─── Provided data

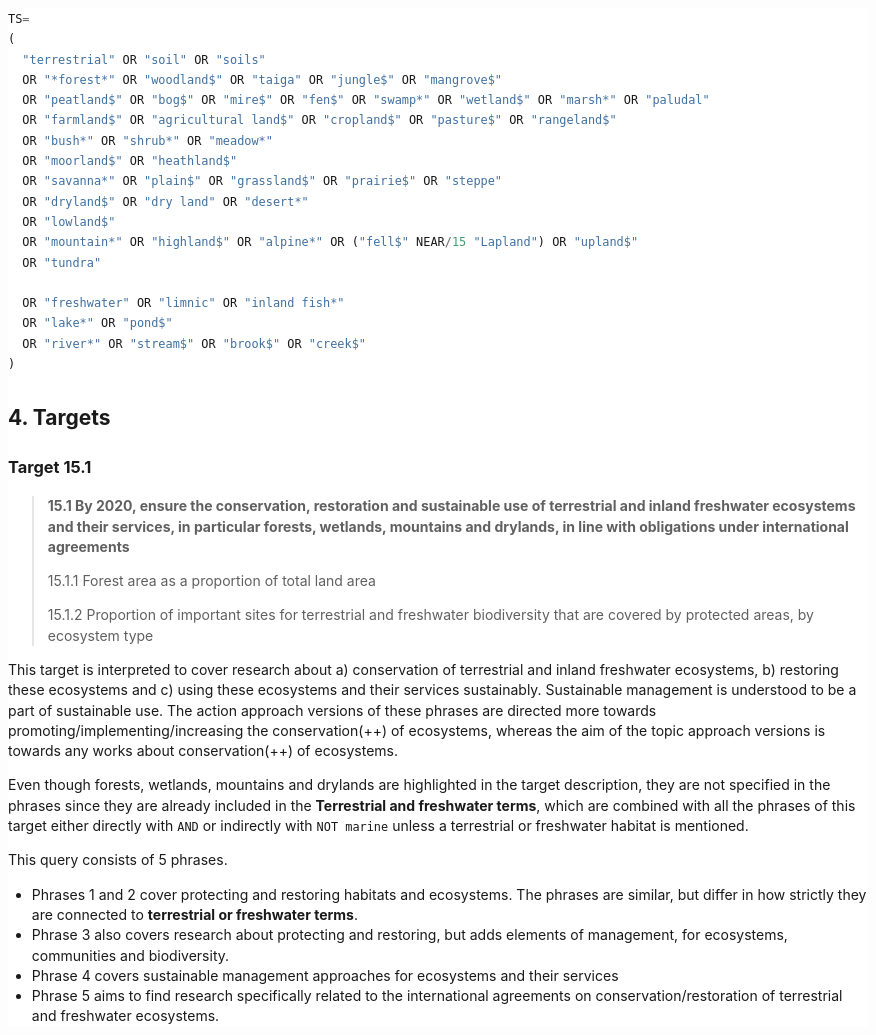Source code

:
 ```py
TS=
(
  "terrestrial" OR "soil" OR "soils"  
  OR "*forest*" OR "woodland$" OR "taiga" OR "jungle$" OR "mangrove$"
  OR "peatland$" OR "bog$" OR "mire$" OR "fen$" OR "swamp*" OR "wetland$" OR "marsh*" OR "paludal"
  OR "farmland$" OR "agricultural land$" OR "cropland$" OR "pasture$" OR "rangeland$"
  OR "bush*" OR "shrub*" OR "meadow*"
  OR "moorland$" OR "heathland$"
  OR "savanna*" OR "plain$" OR "grassland$" OR "prairie$" OR "steppe"
  OR "dryland$" OR "dry land" OR "desert*"
  OR "lowland$"
  OR "mountain*" OR "highland$" OR "alpine*" OR ("fell$" NEAR/15 "Lapland") OR "upland$"
  OR "tundra"

  OR "freshwater" OR "limnic" OR "inland fish*"
  OR "lake*" OR "pond$"
  OR "river*" OR "stream$" OR "brook$" OR "creek$"
)
```

## 4. Targets

### Target 15.1

> **15.1 By 2020, ensure the conservation, restoration and sustainable use of terrestrial and inland freshwater ecosystems and their services,
> in particular forests, wetlands, mountains and drylands, in line with obligations under international agreements**
>
> 15.1.1 Forest area as a proportion of total land area
>
> 15.1.2 Proportion of important sites for terrestrial and freshwater biodiversity that are covered by protected areas, by ecosystem type

This target is interpreted to cover research about a) conservation of terrestrial and inland freshwater ecosystems, b) restoring these ecosystems and c) using these ecosystems and their services sustainably. Sustainable management is understood to be a part of sustainable use. The action approach versions of these phrases are directed more towards promoting/implementing/increasing the conservation(++) of ecosystems, whereas the aim of the topic approach versions is towards any works about conservation(++) of ecosystems. 

Even though forests, wetlands, mountains and drylands are highlighted in the target description, they are not specified in the phrases since they are already included in the **Terrestrial and freshwater terms**, which are combined with all the phrases of this target either directly with `AND` or indirectly with `NOT marine` unless a terrestrial or freshwater habitat is mentioned.

This query consists of 5 phrases. 
* Phrases 1 and 2 cover protecting and restoring habitats and ecosystems. The phrases are similar, but differ in how strictly they are connected to **terrestrial or freshwater terms**. 
* Phrase 3 also covers research about protecting and restoring, but adds elements of management, for ecosystems, communities and biodiversity. 
* Phrase 4 covers sustainable management approaches for ecosystems and their services
* Phrase 5 aims to find research specifically related to the international agreements on conservation/restoration of terrestrial and freshwater ecosystems.
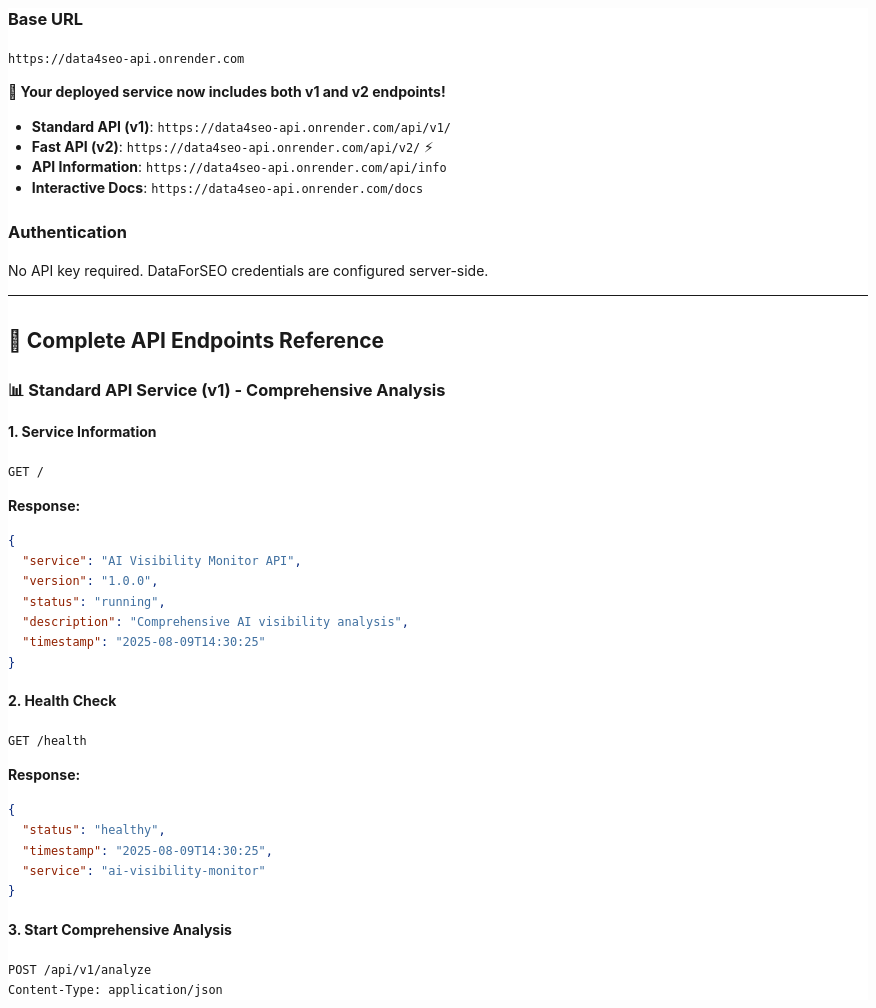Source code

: ### **Base URL**
```
https://data4seo-api.onrender.com
```

**🎯 Your deployed service now includes both v1 and v2 endpoints!**

- **Standard API (v1)**: `https://data4seo-api.onrender.com/api/v1/`
- **Fast API (v2)**: `https://data4seo-api.onrender.com/api/v2/` ⚡
- **API Information**: `https://data4seo-api.onrender.com/api/info`
- **Interactive Docs**: `https://data4seo-api.onrender.com/docs`

### **Authentication**
No API key required. DataForSEO credentials are configured server-side.

---

## 🔗 **Complete API Endpoints Reference**

### **📊 Standard API Service (v1) - Comprehensive Analysis**

#### **1. Service Information**
```http
GET /
```
**Response:**
```json
{
  "service": "AI Visibility Monitor API",
  "version": "1.0.0", 
  "status": "running",
  "description": "Comprehensive AI visibility analysis",
  "timestamp": "2025-08-09T14:30:25"
}
```

#### **2. Health Check**
```http
GET /health
```
**Response:**
```json
{
  "status": "healthy",
  "timestamp": "2025-08-09T14:30:25",
  "service": "ai-visibility-monitor"
}
```

#### **3. Start Comprehensive Analysis**
```http
POST /api/v1/analyze
Content-Type: application/json
```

──────

• **Goal of the exercise**: Set down the records above exactly as written, beginning with the first line and ending with the line that contains "This target is", and do not include pictures.

• **Exercise solution**:
Source code

:
 ```py
TS=
(
  "terrestrial" OR "soil" OR "soils"  
  OR "*forest*" OR "woodland$" OR "taiga" OR "jungle$" OR "mangrove$"
  OR "peatland$" OR "bog$" OR "mire$" OR "fen$" OR "swamp*" OR "wetland$" OR "marsh*" OR "paludal"
  OR "farmland$" OR "agricultural land$" OR "cropland$" OR "pasture$" OR "rangeland$"
  OR "bush*" OR "shrub*" OR "meadow*"
  OR "moorland$" OR "heathland$"
  OR "savanna*" OR "plain$" OR "grassland$" OR "prairie$" OR "steppe"
  OR "dryland$" OR "dry land" OR "desert*"
  OR "lowland$"
  OR "mountain*" OR "highland$" OR "alpine*" OR ("fell$" NEAR/15 "Lapland") OR "upland$"
  OR "tundra"

  OR "freshwater" OR "limnic" OR "inland fish*"
  OR "lake*" OR "pond$"
  OR "river*" OR "stream$" OR "brook$" OR "creek$"
)
```

## 4. Targets

### Target 15.1

> **15.1 By 2020, ensure the conservation, restoration and sustainable use of terrestrial and inland freshwater ecosystems and their services,
> in particular forests, wetlands, mountains and drylands, in line with obligations under international agreements**
>
> 15.1.1 Forest area as a proportion of total land area
>
> 15.1.2 Proportion of important sites for terrestrial and freshwater biodiversity that are covered by protected areas, by ecosystem type

This target is interpreted to cover research about a) conservation of terrestrial and inland freshwater ecosystems, b) restoring these ecosystems and c) using these ecosystems and their services sustainably. Sustainable management is understood to be a part of sustainable use. The action approach versions of these phrases are directed more towards promoting/implementing/increasing the conservation(++) of ecosystems, whereas the aim of the topic approach versions is towards any works about conservation(++) of ecosystems. 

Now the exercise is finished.